** PAGE TEXT follows **

Switched-On Brandenburgs is a 1980 double album by Wendy Carlos.  It was the seventh album released by Carlos, and the fourth album in her project of classical music which also included Switched-On Bach (1968), The Well-Tempered Synthesizer (1969), Switched-On Bach II (1974), and Switched-On Bach 2000 (1992). It was the first album she released under the name of Wendy Carlos rather than Walter Carlos.

Switched-On Brandenburgs is a collection of all six of Bach's Brandenburg Concertos performed by Carlos on her Moog modular synthesizer.  Concerti #1, (most of) #2, and #6 were recorded specifically for the album.  Concerti #3, #4, and #5 had been previously released on Switched-On Bach, The Well-Tempered Synthesizer, and Switched-On Bach II respectively (though the second movement of #3 was re-recorded for this release).  The first movement of the Second Concerto had been recorded for the album By Request, released in 1975, however an updated mix is on this album.

** End of PAGE TEXT **

REQUIRED WORK: Please retype the passage about the album Switched-On Brandenburgs, starting at "Switched-On Brandenburgs is a collection" and ending at "on this album.".

** RECORDED INFORMATION follows **

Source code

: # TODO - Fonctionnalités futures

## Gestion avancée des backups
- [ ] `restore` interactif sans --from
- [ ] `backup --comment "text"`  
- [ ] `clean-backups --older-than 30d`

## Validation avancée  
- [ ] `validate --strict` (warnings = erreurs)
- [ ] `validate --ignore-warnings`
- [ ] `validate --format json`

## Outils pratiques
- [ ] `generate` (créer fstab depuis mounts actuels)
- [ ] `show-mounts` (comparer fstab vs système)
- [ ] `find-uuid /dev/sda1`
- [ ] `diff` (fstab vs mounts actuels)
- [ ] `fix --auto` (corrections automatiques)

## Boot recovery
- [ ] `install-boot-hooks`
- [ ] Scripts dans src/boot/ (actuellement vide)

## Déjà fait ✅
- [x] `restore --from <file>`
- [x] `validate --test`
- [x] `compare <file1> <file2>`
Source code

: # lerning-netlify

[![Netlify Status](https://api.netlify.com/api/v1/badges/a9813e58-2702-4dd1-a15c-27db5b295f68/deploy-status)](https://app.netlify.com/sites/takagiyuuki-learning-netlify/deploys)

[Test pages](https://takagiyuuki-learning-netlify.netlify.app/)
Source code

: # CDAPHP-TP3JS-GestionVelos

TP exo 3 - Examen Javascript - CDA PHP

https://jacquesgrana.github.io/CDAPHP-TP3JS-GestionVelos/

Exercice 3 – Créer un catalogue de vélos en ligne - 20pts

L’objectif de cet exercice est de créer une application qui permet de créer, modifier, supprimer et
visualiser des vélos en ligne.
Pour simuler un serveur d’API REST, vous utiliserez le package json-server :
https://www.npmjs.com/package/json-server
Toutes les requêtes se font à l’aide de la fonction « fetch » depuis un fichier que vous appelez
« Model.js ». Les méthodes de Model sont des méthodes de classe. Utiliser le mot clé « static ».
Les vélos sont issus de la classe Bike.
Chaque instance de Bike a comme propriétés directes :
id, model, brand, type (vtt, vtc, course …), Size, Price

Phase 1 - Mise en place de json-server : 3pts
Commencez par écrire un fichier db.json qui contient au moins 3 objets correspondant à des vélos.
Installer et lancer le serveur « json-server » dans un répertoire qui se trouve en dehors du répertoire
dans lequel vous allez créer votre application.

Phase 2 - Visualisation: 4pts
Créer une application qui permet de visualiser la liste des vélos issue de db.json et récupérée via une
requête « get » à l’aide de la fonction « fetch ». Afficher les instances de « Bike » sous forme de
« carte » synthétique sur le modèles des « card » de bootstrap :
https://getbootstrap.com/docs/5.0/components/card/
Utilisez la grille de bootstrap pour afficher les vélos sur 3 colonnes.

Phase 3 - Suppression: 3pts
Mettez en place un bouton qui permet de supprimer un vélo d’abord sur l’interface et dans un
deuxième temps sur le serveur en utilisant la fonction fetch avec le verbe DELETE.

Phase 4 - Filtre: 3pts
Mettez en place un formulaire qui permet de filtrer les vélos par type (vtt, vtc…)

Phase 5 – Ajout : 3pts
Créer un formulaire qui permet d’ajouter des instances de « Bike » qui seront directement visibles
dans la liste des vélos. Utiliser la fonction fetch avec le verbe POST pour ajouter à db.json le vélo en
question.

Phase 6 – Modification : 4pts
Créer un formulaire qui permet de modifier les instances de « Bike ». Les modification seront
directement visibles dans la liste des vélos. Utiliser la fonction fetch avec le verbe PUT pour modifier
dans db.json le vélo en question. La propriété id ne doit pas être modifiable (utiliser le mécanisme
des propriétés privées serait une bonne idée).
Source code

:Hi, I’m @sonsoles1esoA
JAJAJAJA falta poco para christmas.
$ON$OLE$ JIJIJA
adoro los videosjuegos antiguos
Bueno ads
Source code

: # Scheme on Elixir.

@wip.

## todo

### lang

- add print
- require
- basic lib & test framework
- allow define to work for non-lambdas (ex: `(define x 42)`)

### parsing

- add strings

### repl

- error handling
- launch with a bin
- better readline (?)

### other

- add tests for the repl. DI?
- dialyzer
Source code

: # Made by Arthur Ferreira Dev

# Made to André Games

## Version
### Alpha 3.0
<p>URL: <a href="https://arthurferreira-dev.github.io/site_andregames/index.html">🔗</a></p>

** End of RECORDED INFORMATION **

EXPECTED ANSWER:
Switched-On Brandenburgs is a collection of all six of Bach's Brandenburg Concertos performed by Carlos on her Moog modular synthesizer.  Concerti #1, (most of) #2, and #6 were recorded specifically for the album.  Concerti #3, #4, and #5 had been previously released on Switched-On Bach, The Well-Tempered Synthesizer, and Switched-On Bach II respectively (though the second movement of #3 was re-recorded for this release).  The first movement of the Second Concerto had been recorded for the album By Request, released in 1975, however an updated mix is on this album.